Monday, 30 November 2009


To begin creating a website, I needed a program to build my website on. There was a choice of three programs which enable the consumer to build a sucessful website for their small business. However, I encountered specific problems when using each of this websites.

The choices were:

Weebly - "Create a free website or blog in minutes by using a simple drag and drop interface. No ads. One of Time's 50 best websites of the year."

The disadvantages of using this site were:

- Text could not be easily moved
- Text boxes could not be created
- The set templates were too fancy
- The whole site was difficult to manoeuvre and understand

Microsoft Office Live - "Microsoft office live small business get a free website and more. It's fast and easy."

There were no strong disadvantages to this program, although there is no text wrap tool.

Google Sites - "Thinking of creating a website? Google Sites is a free and easy way to create and share webpages. ... New! Create a site from dozens of pre-built templates ..."

The disadvantages of using this site were:

- No text wrap
- Text could not be easily moved
- Text boxes could not be created
- The set templates were extremely basic and were difficult to edit
- The whole site was difficult to manoeuvre and understand

The website which I decided to use was microsoft Office Live as it had all the professional features I needed to create a newspaper based web page.
Firstly, I began by choosing my template and layout, as Microsoft provides a series of pre-made layouts for its users.

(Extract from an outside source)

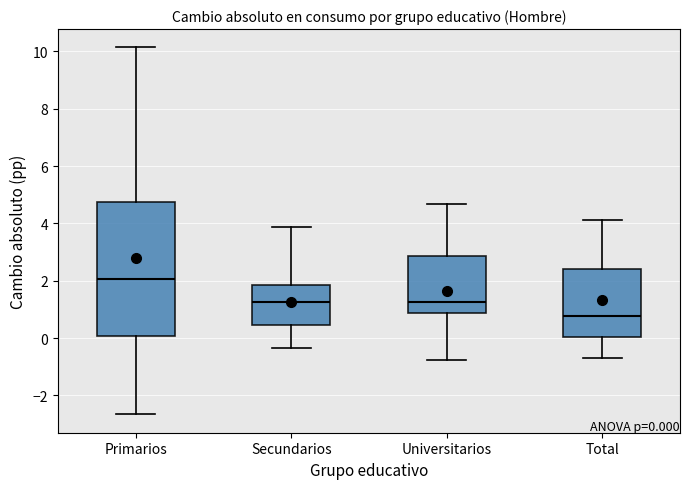

Comparing the boxes themselves (not the whiskers), which one is the tallest?

Primarios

This is a screen shot of the pre-made layouts on Microsoft Office Live

After choosing my template, I began to insert one element after another just like the newspaper creation process, just to see how everything looked on the page.
As I believe everything to look visually pleasing in order to ensure the reader's interest, I chose to use my current html skills and adopt them into the webpage.
From previous experience in web design and photography, I used html codes such as scrolling text and hyperlinked images; I used scrolling text to broadcast the latest news (just like Harrogate Advertiser does) and used hyperlinks and navigation features to enable an easy and accessible web page experience.

I also inserted a search engine and a weather section, in order to inform the reader about local weather etc. The search engine is also evident on the Harrogate Advertiser's webpage, helping readers to search for what they desire.

I inserted the same masthead which I use for my newspaper into the webpage, however, I also added a pre-made background to support the greenery of Harrogate. Although no images can be seen in any of the webpage titles currently, I felt that I should challenge the conventions in order to present a visual display. Soon after, I started to insert all of my articles and images to support the newspaper. I also inserted a 'What's on' in Harrogate section and also a section where reader's have the chance to ask the editor direct questions.